By Andrea Swalec | February 1, 2013 5:12pm

MANHATTAN — Decades after his two daughters attended the arty public elementary school in the West Village, New Yorker contributor Calvin Trillin still supports the institution.

The arts-integrated teaching philosophy at P.S. 3 is emblematic of the neighborhood's bohemian roots, the author of 29 books said in an interview Friday. 

[P.S. 3] seems to have the spirit of the Village," he said, pointing out that some teachers allow students to call them by their first names.

[The school] seems more like the Village than the tighter life you might live uptown."

Trillin, 77, recalled the conversations among parents and administrators that led to the founding of the self-described non-hierarchical school in 1971.

"I loved to go to parents' meetings [there] because they were always anarchy," he said. "It was a jolly place where no one thought they had to defer to the administration."

P.S. 3 is also known as the John Melser Charrette School, combining in its name a reference to the school's first leader — an experimental educator from New Zealand — and a French term used to describe collaborative problem-solving.

To this day, the school brings local artists into classrooms. Trillin, who lives across from the school, said this offers students unique opportunities regardless of public funding for the arts.

"If you expand your universe of teachers into the parent body, especially in a neighborhood where a lot of parents do creative things, it's all to the advantage of the school," he said.

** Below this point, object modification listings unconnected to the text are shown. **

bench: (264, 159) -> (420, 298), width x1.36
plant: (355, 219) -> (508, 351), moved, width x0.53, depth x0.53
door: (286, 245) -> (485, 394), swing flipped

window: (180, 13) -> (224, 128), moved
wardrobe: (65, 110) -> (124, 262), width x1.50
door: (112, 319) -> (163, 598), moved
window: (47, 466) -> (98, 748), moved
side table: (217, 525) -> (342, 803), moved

In celebration of the 42nd anniversary of the 490 Hudson St. school, Trillin will moderate a discussion there at 4 p.m. Saturday, Feb. 2 on what lessons P.S. 3 can draw from its creative roots.

The event comes in the wake of a decision Jan. 23 by the Department of Education and Community Education Council for District 2 to eliminate Village parents' choice between P.S. 3 and P.S. 41. Starting in fall 2014, families will be zoned for one of the two schools.

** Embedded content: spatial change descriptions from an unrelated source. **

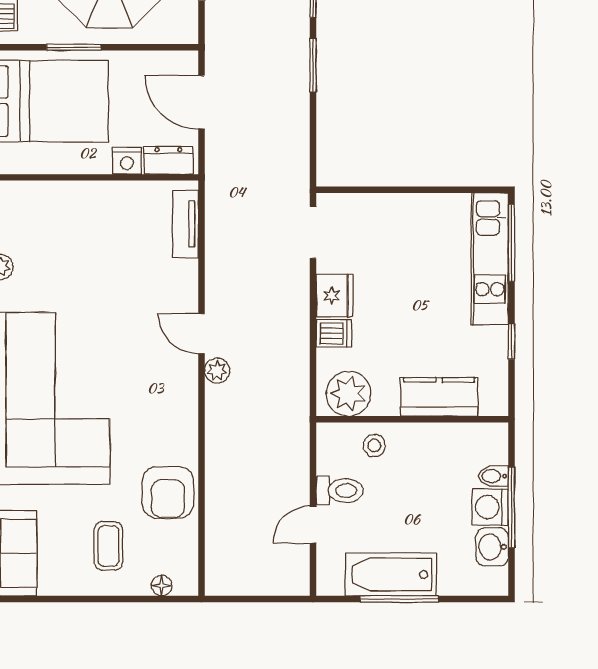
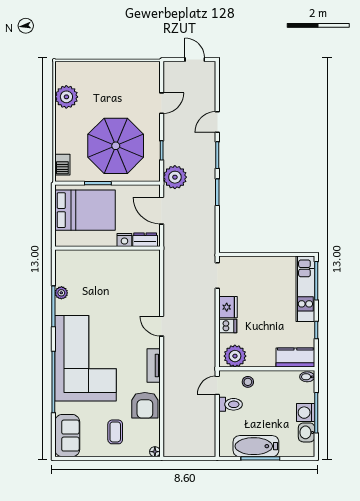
tv unit: (186, 224) -> (154, 365), moved
plant: (217, 371) -> (175, 177), moved, width x1.87, depth x1.87
kitchen counter: (439, 397) -> (295, 358), moved
bidet: (493, 476) -> (307, 377), moved
door: (313, 525) -> (217, 385), moved
floor lamp: (162, 586) -> (155, 452), moved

Trillin, who said he is currently between writing projects, wondered if the zoning change would "regularize" P.S. 3, forcing it to become more traditional.

"There are people who like a more structured school," he said.

Panelists at the alumni event will include Durst Organization executive Jordan Barowitz, founding parent Viola Morris, and engineer and Princeton University lecturer Nat Oppenheimer.

Oppenheimer, who was part of one of the first classes at P.S. 3, said the school cultivated in him a lifelong love of learning.

"It provided an environment that above all else teaches kids to love the experience of being in school," he said.

Even as a child, he sensed the unconventional character of the school.

"The artists' kids went to [P.S.] 3 and the bankers' kids went to [P.S.] 41," said Oppenheimer, a 46-year-old SoHo resident.

The alumni event will include a showing of the trailer for the short documentary "Padim," which filmmaker Nicole Ansari-Cox created about the impact of arts-based education at the school.

Trillin said what mattered most to him as a P.S. 3 parent was his daughters' love for the school.

"To this day, if you ask them where they went to school, they don't name their high school or their college. They say P.S. 3," he said.